In the Metal Gear Solid games, an increasingly paranoid and secluded Major Zero creates the Patriot AI system because he does not trust his subordinates to faithfully execute his particular set of ideals. However, Zero is mentally incapacitated shortly after he signs off on the system and the lead system programmer is murdered by her abusive husband before she can finish engineering the computer network. While Zero originally intended the machines to merely filter and process information, his successor determines that the machines must also have wide latitude to make decisions. This seemingly makes sense. But with Zero and the lead programmer either dead or incapacitated, any ability to compensate for the inhuman nature of the machine or give it flexibility in how it interprets its objectives also disappears. Acting adaptively on the information it receives and its fixed set of basic goals, it eventually becomes a malfunctioning menace that undermines and destroys everything Zero had sought to pass on to future generations. The machine is, at the end, totally indifferent to the goals that Zero took so seriously. After all, one man’s idiosyncratic feelings and beliefs do not automatically mean anything to a machine. It is just more data fed into a machine that already considers most of human culture “junk data” to be cleaned and managed.

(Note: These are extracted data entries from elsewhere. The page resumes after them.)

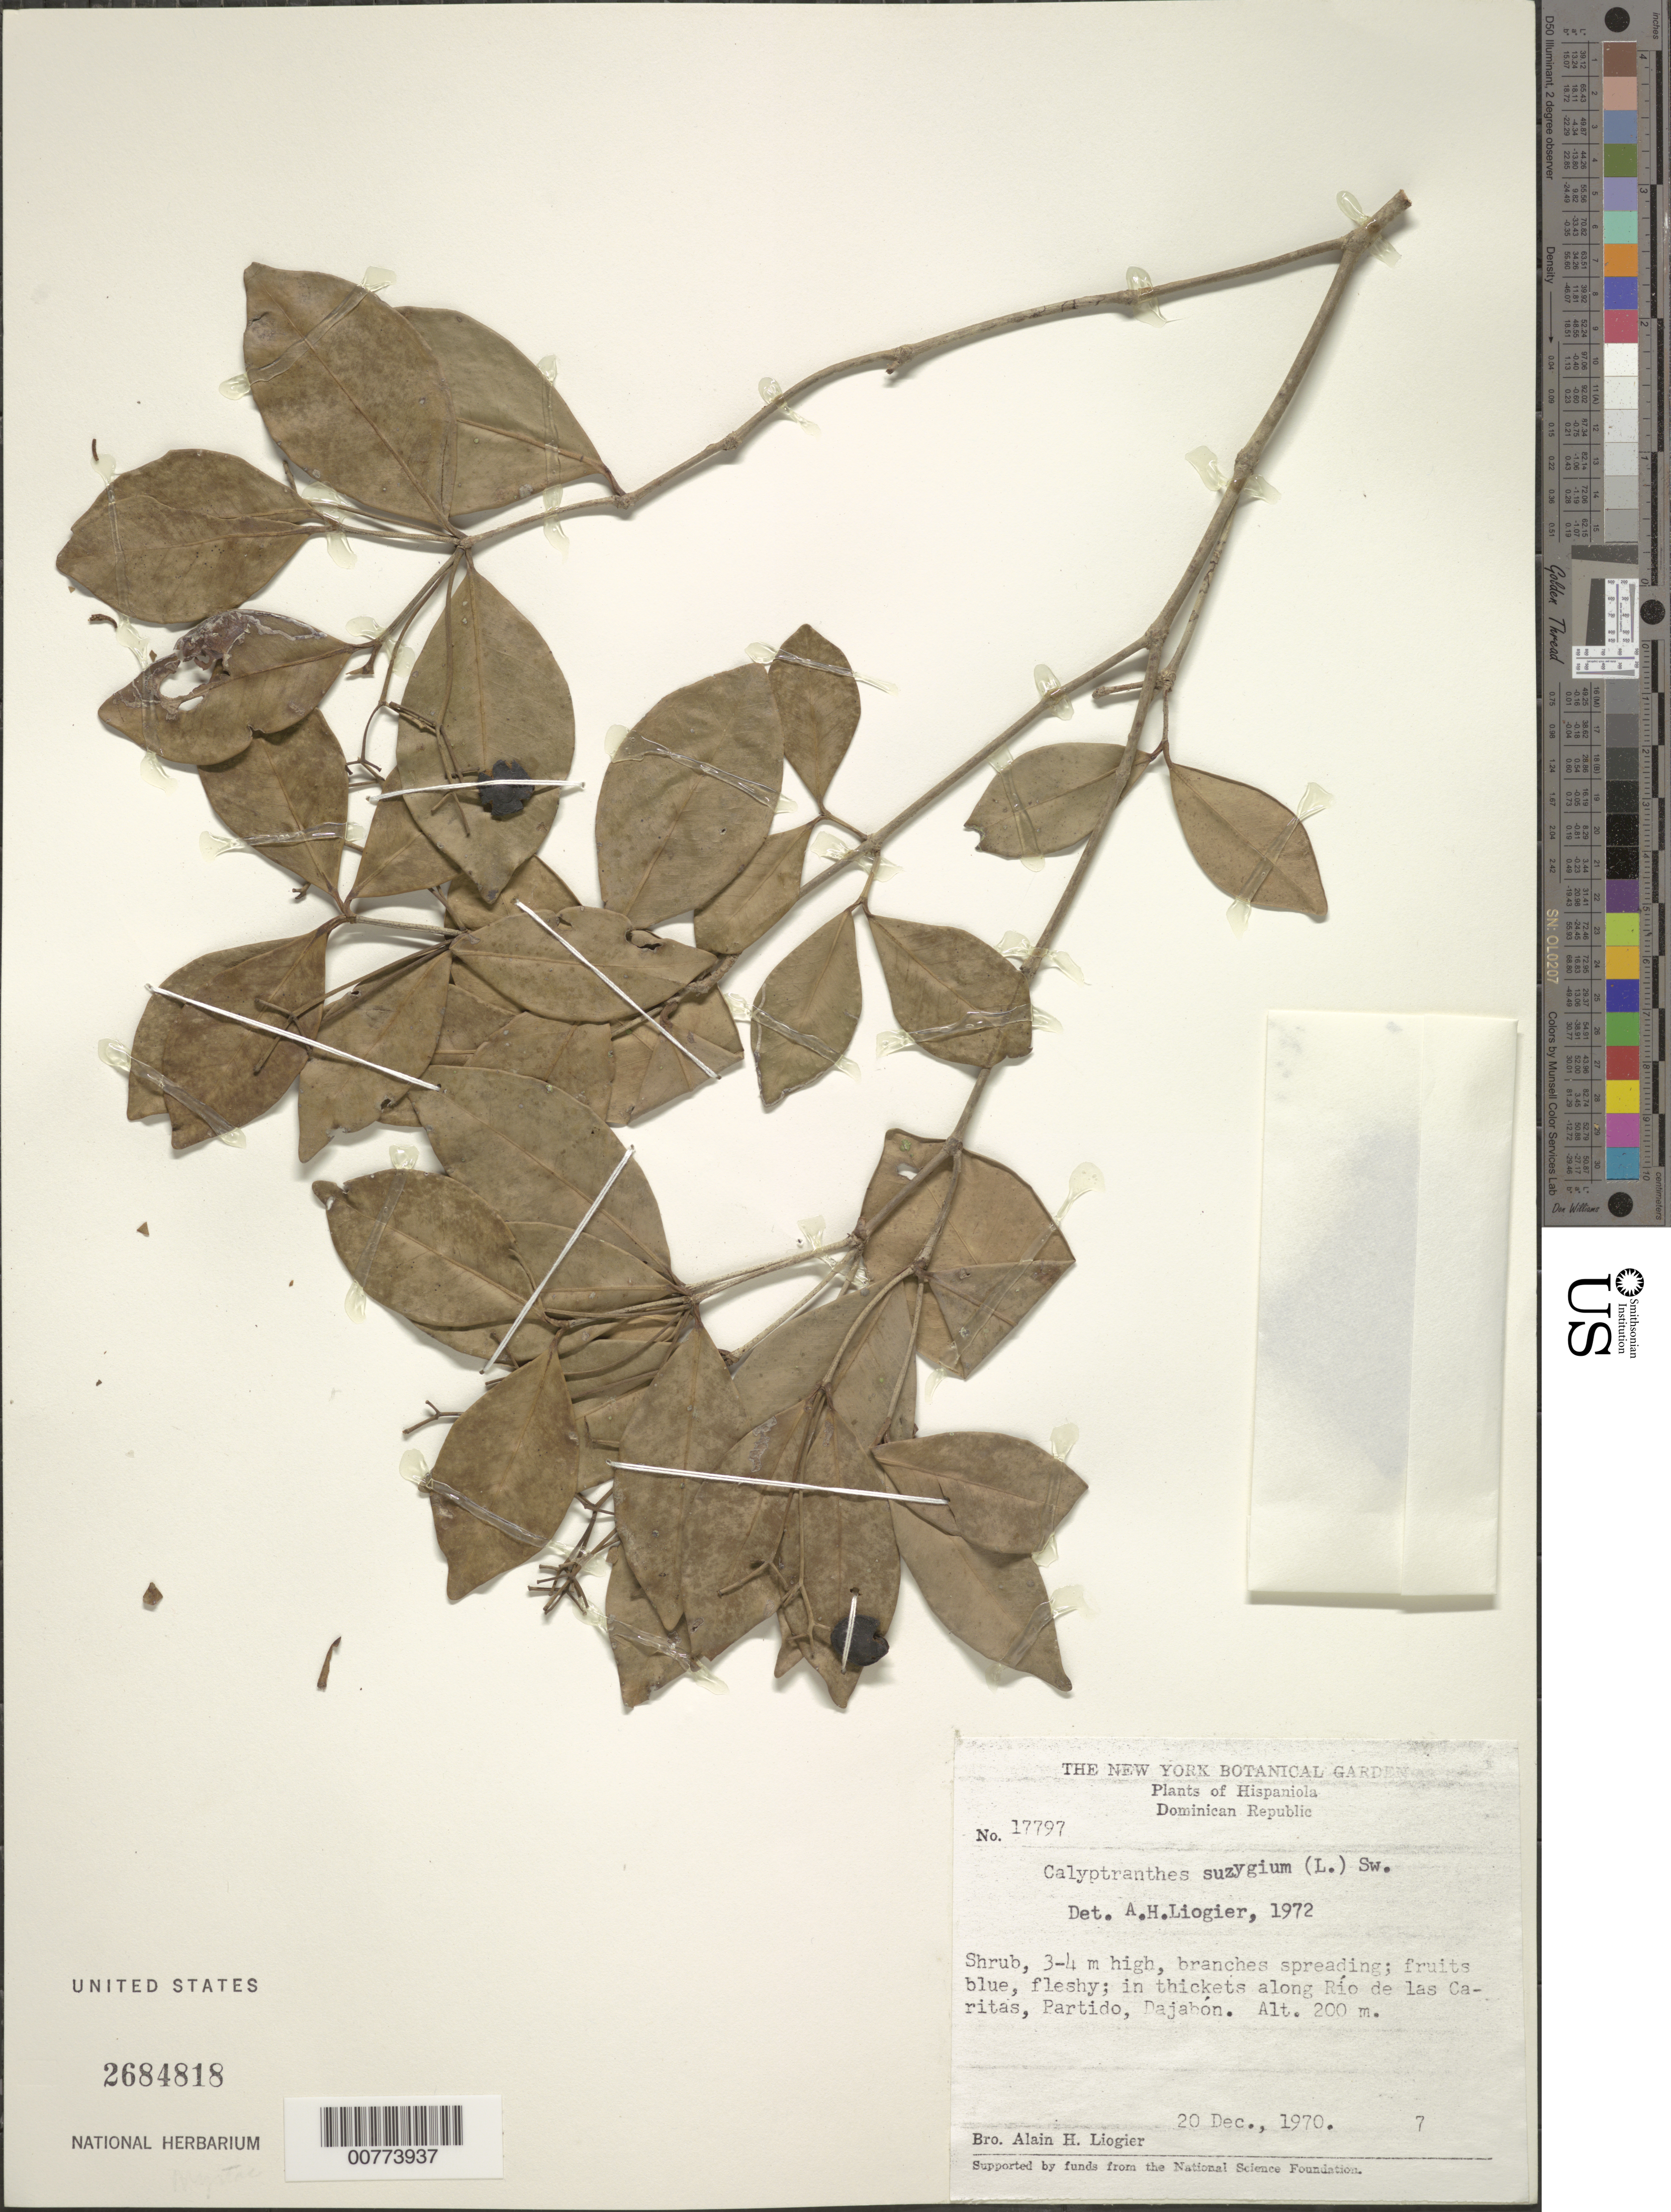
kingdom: Plantae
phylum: Tracheophyta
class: Magnoliopsida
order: Myrtales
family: Myrtaceae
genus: Myrcia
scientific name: Myrcia zuzygium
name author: (L.) A.R. Lourenço & E. Lucas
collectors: A. H. Liogier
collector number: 17797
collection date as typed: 20 Dec 1970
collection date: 1970-12-20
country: Dominican Republic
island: Hispaniola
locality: Dajabón, Partido, along Rio de las Caritas.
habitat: Thickets.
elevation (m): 200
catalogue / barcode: US 2684818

I do not imagine anything this dramatic occurring with China’s emerging “Skynet with socialist characteristics.” But the point of fiction like this is not to offer predictions, it is to reflect on the present. Cold War science fiction was a way of reflecting on the cultural unease and social problems induced by a “closed world” of command, computers, and control. Consequentially, I do not worry that China will somehow perfect authoritarian rule with computers. Rather, I worry that China is building a machine that will complicate the management of military crisis situations in confrontations with the West and generate internal instability. I do not know how exactly it will do so, like Farrell I am primarily arguing from conjecture and first principles rather than detailed knowledge that – in truth – very few people really have about Chinese internal decision-making. However as a matter of policy I believe that Western decision-makers should be thinking of how to adjust to the ways in which China’s growing machine apparatus – like that of the USSR – will heighten its existing dysfunctions rather than resolve them. After all, the weakness of Soviet Communism – the God that failed – was just as dangerous to the West as its strengths. The Chinese machine apparatus will make Chinese state stronger in some ways, but it is a mistake to make long-term policies without considering how it can make Beijing weaker and less stable.